Ketika Franklin Roosevelt diangkat mendjadi Presiden, orang menjangka, bahwa Njonja Roosevelt sekarang hanja akan mendjadi Njonja penerima-tamu sadja di Gedung Putih itu dan setinggi-tingginja hanja akan membantu badan-amal. Akan tetapi hal ini tidaklah mendjadi perhatiannja. Dengan ini ia mendjadi tjontoh bagi semua kaum wanita modern di Amerika! Kewadjibannja sebagai „first lady" (wanita terutama) akan didjalankannja terus dengan ketabahan hati, sedangkan pekerdjaannja sehari-hari pun terus dikerdjakannja.
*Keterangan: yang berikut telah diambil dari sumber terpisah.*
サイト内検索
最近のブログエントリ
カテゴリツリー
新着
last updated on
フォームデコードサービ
Selama dua belas tahun suaminja mendjabat pangkat Presiden, kerap kali ia memberi tahukan dengan terus-terang, bahwa beberapa peraturan pemerintah suaminja tidak betul.
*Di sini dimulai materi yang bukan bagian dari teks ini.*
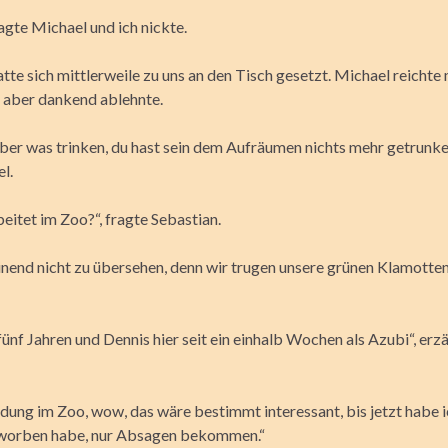
ragte Michael und ich nickte.
tte sich mittlerweile zu uns an den Tisch gesetzt. Michael reichte 
h aber dankend ablehnte.
ber was trinken, du hast sein dem Aufräumen nichts mehr getrunke
l.
beitet im Zoo?“, fragte Sebastian.
nend nicht zu übersehen, denn wir trugen unsere grünen Klamotte
t fünf Jahren und Dennis hier seit ein einhalb Wochen als Azubi“, erz
ldung im Zoo, wow, das wäre bestimmt interessant, bis jetzt habe i
eworben habe, nur Absagen bekommen.“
Tidak berapa lama sebelum perang-dunia kedua berachir, Roosevelt meninggal; kematiannja menjebabkan Njonja Roosevelt terhenti sebentar dalam melangsungkan kewadjibannja, sebagaimana terputusnja pekerdjaan tiaptiap orang jang kehilangan seorang jang dikasihinja. Akan tetapi sesudah itu ia mulai bekerdja lagi. Boleh djadi Presiden Truman bermaksud menghormati marhum Presiden Roosevelt, waktu ia mengangkat djandanja mendjadi anggota delegasi kerapat umum U.N. jang pertama, akan tetapi sebaliknja Njonja Roosevelt tidak akan terpilih mendjadi Ketua dari Komisi jang penting, jaitu Komisi untuk hak-hak manusia, kalau ia bukan seorang jang besar!
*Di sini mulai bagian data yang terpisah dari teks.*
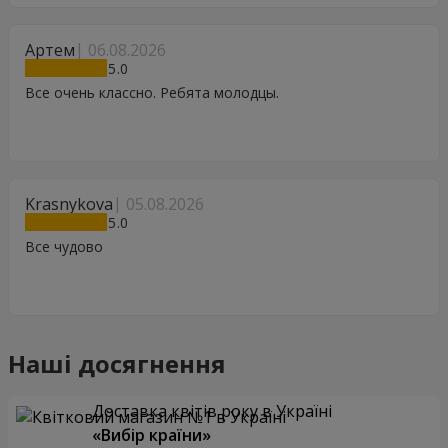
Артем
06.08.2026
5
Все очень классно. Ребята молодцы.
Krasnykova
05.08.2026
5
Все чудово
Наші досягнення
Доставка квітів року в Україні
«Вибір країни»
Pada hakekatnja Njonja Roosevelt masih tetap „the first lady" dari Amerika Serikat. Tidak semua orang dapat mengikut djedjaknja, sebagaimana djuga tidak setiap orang laki-laki dapat mengikut djedjak Franklin Roosevelt, akan tetapi sikap hidupnja boleh mendjadi sikap hidup setjara ketjil-ketjil bagi tiap-tiap wanita.